The Hawaii Tourism Authority is asking visitors to avoid all non-essential travel to West Maui, the part of the island affected by the fires, so resources can be used to help locals recover.

“It is likely that a big chunk of the people who are affected, losing family members, losing family homes, it's likely a lot of them were employed by the visitor industry," tourism authority spokesperson Ilihia Gionson said.

Are hotels in West Maui still open?

Hotels in West Maui have temporarily stopped accepting bookings. Many are housing their employees and preparing to house evacuees and first-responders working on disaster recovery, according to the tourism authority.

The agency urged visitors to areas of Maui that did not burn - such as Kahului, Wailuku, Kihei, Wailea and Makena - to contact their accommodation and ensure they could still be hosted.

"Maui is not closed," Maui County Mayor Richard Bissen said at the weekend press conference alongside the governor. "Many of our residents make their living off of tourism."

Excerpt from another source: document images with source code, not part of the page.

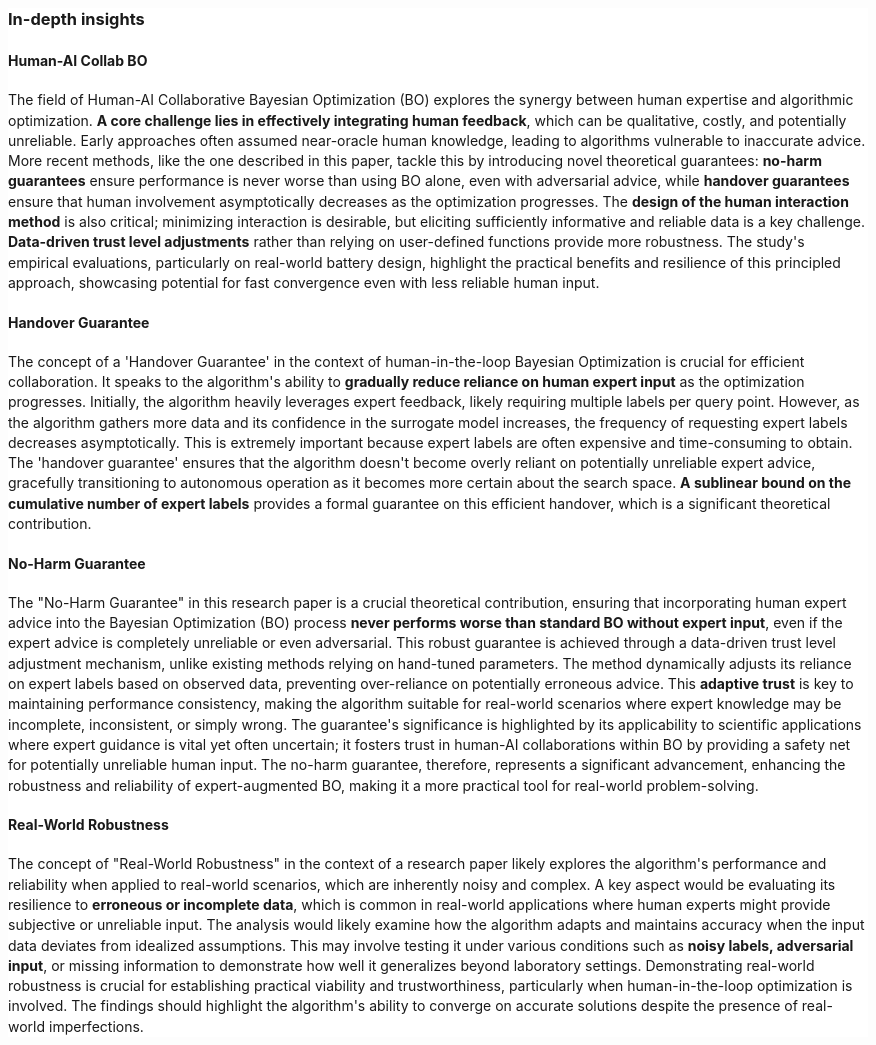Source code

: 



### In-depth insights


#### Human-AI Collab BO
The field of Human-AI Collaborative Bayesian Optimization (BO) explores the synergy between human expertise and algorithmic optimization.  **A core challenge lies in effectively integrating human feedback**, which can be qualitative, costly, and potentially unreliable.  Early approaches often assumed near-oracle human knowledge, leading to algorithms vulnerable to inaccurate advice.  More recent methods, like the one described in this paper, tackle this by introducing novel theoretical guarantees:  **no-harm guarantees** ensure performance is never worse than using BO alone, even with adversarial advice, while **handover guarantees** ensure that human involvement asymptotically decreases as the optimization progresses.  The **design of the human interaction method** is also critical; minimizing interaction is desirable, but eliciting sufficiently informative and reliable data is a key challenge.  **Data-driven trust level adjustments** rather than relying on user-defined functions provide more robustness. The study's empirical evaluations, particularly on real-world battery design, highlight the practical benefits and resilience of this principled approach, showcasing potential for fast convergence even with less reliable human input.

#### Handover Guarantee
The concept of a 'Handover Guarantee' in the context of human-in-the-loop Bayesian Optimization is crucial for efficient collaboration.  It speaks to the algorithm's ability to **gradually reduce reliance on human expert input** as the optimization progresses.  Initially, the algorithm heavily leverages expert feedback, likely requiring multiple labels per query point. However, as the algorithm gathers more data and its confidence in the surrogate model increases, the frequency of requesting expert labels decreases asymptotically. This is extremely important because expert labels are often expensive and time-consuming to obtain. The 'handover guarantee' ensures that the algorithm doesn't become overly reliant on potentially unreliable expert advice, gracefully transitioning to autonomous operation as it becomes more certain about the search space.  **A sublinear bound on the cumulative number of expert labels** provides a formal guarantee on this efficient handover, which is a significant theoretical contribution.

#### No-Harm Guarantee
The "No-Harm Guarantee" in this research paper is a crucial theoretical contribution, ensuring that incorporating human expert advice into the Bayesian Optimization (BO) process **never performs worse than standard BO without expert input**, even if the expert advice is completely unreliable or even adversarial. This robust guarantee is achieved through a data-driven trust level adjustment mechanism, unlike existing methods relying on hand-tuned parameters.  The method dynamically adjusts its reliance on expert labels based on observed data, preventing over-reliance on potentially erroneous advice.  This **adaptive trust** is key to maintaining performance consistency, making the algorithm suitable for real-world scenarios where expert knowledge may be incomplete, inconsistent, or simply wrong. The guarantee's significance is highlighted by its applicability to scientific applications where expert guidance is vital yet often uncertain; it fosters trust in human-AI collaborations within BO by providing a safety net for potentially unreliable human input.  The no-harm guarantee, therefore, represents a significant advancement, enhancing the robustness and reliability of expert-augmented BO, making it a more practical tool for real-world problem-solving.

#### Real-World Robustness
The concept of "Real-World Robustness" in the context of a research paper likely explores the algorithm's performance and reliability when applied to real-world scenarios, which are inherently noisy and complex.  A key aspect would be evaluating its resilience to **erroneous or incomplete data**, which is common in real-world applications where human experts might provide subjective or unreliable input.  The analysis would likely examine how the algorithm adapts and maintains accuracy when the input data deviates from idealized assumptions.  This may involve testing it under various conditions such as **noisy labels, adversarial input**, or missing information to demonstrate how well it generalizes beyond laboratory settings.  Demonstrating real-world robustness is crucial for establishing practical viability and trustworthiness, particularly when human-in-the-loop optimization is involved. The findings should highlight the algorithm's ability to converge on accurate solutions despite the presence of real-world imperfections.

Reached by phone on Tuesday, the Four Seasons Resort at Wailea Beach in South Maui said all hotel operations were running normally, but that it was encouraging tourists with August reservations to postpone their trips until the rest of the island had recovered more fully.


Occupancy at the five-star hotel had plunged "dramatically" since the fire, a front desk operator said.

Hotel operator Hilton Worldwide Holdings, which has 23 hotels throughout Hawaii, said it was waiving cancellation penalties for those traveling to, from or through all islands of Hawaii until 31 August.

Jack Richards, CEO of Los Angeles-based travel company Pleasant Holidays, scrambled to evacuate more than 400 customers who were on Maui during the fires. Dead phone lines and lost internet connections hampered the efforts, he said.

Most of the tourists were eventually relocated to other Hawaiian islands. Another 1,400 customers with August travel plans to Maui need to be rebooked, he said.

Tour operators who continued to offer services in or around West Maui after the fires faced a flood of criticism.


A company that held a charity snorkeling tour on Friday 11 miles (18 km) from Lahaina later issued an apology and said it was suspending operations for the time being.